In 626 the Ui Neill laid siege to a prince of the Ui Cheinnselaig named Crundmáel Bolg Luatha (died 628). This same prince was slain by Crimthann's rival Fáelán mac Colmáin of the Uí Dúnlainge at the Battle of Duma Aichir in 628.
Also, in that year the new high king Domnall mac Áedo (died 642) of the Cenél Conaill ravaged Leinster.
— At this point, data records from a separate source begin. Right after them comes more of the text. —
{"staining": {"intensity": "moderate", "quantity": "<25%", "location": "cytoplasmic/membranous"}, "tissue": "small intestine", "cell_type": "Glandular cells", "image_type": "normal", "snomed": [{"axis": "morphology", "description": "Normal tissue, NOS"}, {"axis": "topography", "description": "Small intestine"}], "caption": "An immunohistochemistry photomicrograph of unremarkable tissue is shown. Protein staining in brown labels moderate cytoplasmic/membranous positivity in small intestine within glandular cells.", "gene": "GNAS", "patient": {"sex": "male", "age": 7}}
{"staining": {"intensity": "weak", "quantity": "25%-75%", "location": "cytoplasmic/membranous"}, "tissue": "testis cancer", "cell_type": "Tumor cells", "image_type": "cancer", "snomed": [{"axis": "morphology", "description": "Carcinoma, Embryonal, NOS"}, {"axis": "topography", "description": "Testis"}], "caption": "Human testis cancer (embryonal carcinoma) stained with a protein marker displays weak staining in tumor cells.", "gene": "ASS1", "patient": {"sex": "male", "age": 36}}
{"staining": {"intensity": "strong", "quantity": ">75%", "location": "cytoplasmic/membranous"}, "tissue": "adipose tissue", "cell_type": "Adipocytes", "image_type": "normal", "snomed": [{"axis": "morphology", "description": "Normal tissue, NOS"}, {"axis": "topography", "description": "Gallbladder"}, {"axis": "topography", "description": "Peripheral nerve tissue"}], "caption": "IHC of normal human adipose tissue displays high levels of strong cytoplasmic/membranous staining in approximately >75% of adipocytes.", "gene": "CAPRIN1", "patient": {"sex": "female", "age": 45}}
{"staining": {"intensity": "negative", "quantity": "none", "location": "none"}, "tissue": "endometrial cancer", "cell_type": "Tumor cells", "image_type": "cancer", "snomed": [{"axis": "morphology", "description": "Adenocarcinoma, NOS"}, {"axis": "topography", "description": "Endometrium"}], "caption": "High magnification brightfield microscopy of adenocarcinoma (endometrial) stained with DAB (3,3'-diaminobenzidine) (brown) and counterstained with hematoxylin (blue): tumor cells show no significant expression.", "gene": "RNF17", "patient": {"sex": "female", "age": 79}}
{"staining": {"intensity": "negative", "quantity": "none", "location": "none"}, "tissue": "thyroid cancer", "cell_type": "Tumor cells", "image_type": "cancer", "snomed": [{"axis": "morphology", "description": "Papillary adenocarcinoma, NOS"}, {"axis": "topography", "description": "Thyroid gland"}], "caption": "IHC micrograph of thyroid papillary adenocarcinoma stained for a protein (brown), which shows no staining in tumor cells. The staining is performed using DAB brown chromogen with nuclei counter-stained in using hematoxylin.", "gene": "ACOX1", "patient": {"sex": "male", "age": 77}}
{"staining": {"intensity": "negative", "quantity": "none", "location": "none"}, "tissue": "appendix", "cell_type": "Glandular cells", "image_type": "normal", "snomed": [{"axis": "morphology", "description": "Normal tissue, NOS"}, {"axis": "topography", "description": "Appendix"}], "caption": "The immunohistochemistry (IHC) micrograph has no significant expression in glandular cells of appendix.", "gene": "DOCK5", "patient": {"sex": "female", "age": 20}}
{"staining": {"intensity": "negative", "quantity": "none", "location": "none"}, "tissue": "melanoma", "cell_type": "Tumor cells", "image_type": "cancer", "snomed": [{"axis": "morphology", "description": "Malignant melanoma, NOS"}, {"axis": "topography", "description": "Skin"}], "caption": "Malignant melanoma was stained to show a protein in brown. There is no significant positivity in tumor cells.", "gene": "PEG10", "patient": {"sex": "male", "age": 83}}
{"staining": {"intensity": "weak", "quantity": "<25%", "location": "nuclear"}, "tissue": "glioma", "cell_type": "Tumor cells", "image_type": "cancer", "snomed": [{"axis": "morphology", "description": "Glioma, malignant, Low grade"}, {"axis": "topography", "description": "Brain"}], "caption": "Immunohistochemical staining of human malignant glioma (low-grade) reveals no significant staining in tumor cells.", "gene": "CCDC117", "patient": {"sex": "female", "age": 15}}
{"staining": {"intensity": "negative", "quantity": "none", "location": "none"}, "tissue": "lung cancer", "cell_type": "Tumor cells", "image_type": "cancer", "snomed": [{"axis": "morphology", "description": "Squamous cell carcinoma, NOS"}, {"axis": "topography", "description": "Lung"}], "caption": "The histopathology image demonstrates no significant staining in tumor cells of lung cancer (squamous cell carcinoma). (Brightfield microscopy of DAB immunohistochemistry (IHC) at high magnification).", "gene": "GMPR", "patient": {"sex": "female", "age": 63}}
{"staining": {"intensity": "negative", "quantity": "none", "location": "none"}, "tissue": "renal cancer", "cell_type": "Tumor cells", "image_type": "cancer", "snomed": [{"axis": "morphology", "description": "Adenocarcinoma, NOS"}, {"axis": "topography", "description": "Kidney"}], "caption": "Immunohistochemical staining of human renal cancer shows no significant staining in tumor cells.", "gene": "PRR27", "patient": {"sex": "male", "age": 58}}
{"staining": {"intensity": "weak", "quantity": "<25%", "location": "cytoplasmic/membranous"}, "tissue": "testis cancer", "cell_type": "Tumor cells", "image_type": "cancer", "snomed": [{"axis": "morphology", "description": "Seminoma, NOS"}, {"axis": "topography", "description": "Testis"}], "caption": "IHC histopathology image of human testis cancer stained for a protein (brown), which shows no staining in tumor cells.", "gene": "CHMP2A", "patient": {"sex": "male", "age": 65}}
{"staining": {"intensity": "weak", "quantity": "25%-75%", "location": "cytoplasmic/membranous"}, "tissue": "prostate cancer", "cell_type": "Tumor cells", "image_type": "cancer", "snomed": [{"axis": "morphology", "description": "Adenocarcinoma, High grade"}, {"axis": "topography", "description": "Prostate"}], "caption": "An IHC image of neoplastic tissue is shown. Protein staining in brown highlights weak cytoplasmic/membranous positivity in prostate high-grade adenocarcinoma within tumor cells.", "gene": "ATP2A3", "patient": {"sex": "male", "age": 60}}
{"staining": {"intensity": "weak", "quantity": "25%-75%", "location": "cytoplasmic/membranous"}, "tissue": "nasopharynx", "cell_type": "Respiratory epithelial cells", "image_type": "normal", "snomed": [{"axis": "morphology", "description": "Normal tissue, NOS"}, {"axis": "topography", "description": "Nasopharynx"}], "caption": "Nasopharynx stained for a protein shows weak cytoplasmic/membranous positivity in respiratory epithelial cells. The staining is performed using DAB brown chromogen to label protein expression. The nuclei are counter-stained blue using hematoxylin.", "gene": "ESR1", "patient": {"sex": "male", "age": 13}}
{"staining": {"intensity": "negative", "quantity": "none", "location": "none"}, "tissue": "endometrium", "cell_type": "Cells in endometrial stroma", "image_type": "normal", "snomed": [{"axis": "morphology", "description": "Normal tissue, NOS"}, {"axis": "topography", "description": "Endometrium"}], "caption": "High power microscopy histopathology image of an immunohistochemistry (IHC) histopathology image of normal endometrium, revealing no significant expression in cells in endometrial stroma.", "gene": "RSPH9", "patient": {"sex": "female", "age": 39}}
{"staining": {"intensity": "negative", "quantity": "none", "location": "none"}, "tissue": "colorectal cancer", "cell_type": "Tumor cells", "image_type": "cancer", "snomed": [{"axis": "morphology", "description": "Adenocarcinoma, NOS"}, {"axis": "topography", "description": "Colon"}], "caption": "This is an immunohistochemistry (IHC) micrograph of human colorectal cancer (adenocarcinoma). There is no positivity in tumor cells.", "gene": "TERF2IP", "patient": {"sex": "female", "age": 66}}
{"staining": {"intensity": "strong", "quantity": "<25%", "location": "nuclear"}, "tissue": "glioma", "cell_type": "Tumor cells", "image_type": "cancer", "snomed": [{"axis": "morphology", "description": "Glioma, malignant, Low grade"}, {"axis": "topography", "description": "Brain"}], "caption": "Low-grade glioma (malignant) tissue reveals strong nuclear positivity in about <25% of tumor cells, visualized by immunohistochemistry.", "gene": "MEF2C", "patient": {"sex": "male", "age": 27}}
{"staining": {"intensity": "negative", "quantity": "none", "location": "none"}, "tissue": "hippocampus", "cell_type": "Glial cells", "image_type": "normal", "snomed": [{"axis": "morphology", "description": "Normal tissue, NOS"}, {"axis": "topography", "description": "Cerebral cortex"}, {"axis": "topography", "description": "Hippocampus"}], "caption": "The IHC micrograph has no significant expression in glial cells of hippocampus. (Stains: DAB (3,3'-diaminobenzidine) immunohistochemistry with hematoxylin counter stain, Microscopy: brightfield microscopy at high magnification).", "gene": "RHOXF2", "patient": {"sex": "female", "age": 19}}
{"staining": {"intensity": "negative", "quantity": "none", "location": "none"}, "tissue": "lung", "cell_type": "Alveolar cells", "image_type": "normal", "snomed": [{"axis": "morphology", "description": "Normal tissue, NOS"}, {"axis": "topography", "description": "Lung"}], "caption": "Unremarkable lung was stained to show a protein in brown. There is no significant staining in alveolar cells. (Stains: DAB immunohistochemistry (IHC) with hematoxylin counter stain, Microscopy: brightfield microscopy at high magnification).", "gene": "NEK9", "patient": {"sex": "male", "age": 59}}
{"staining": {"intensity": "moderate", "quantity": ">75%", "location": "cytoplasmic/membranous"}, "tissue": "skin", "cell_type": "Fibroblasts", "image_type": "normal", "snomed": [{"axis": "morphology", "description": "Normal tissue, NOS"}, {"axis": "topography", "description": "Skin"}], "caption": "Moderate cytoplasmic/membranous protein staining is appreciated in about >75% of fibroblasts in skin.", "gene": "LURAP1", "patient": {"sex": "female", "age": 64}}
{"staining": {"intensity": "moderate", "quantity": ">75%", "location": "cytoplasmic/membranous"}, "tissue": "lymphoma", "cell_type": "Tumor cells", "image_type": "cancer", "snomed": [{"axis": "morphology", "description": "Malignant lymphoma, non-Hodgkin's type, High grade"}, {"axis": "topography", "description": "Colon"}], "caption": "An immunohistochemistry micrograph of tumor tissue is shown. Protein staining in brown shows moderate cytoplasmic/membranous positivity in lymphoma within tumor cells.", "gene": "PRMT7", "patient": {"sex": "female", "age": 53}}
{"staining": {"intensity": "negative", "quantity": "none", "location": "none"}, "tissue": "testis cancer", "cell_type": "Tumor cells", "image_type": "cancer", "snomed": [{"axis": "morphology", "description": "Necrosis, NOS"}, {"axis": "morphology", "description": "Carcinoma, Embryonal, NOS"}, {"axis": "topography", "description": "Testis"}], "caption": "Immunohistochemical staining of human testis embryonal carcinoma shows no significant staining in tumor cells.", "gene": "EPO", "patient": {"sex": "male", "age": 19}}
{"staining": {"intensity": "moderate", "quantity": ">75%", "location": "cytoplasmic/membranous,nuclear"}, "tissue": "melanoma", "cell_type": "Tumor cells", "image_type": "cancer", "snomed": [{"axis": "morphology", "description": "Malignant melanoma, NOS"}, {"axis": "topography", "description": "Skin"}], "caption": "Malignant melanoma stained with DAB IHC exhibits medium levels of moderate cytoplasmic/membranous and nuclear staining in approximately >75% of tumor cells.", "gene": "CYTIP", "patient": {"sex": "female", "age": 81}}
Crimthann was defeated and slain at the Battle of Áth Goan in western Liffey by an alliance of his rival Faelan of the Ui Dunlainge with Faílbe Flann mac Áedo Duib (died 637), the king of Munster and Conall Guthbinn mac Suibni (died 635) of the Clann Cholmáin. The Clann Cholmáin aided the Ui Dunlainge rise to power in Leinster to further their ambitions in Meath. A Munster tract claims that Faílbe paid the tribute of the Laigin to the Ui Neill but Byrne dismisses this as later Munster propaganda to claim Leth Moga (the southern half of Ireland).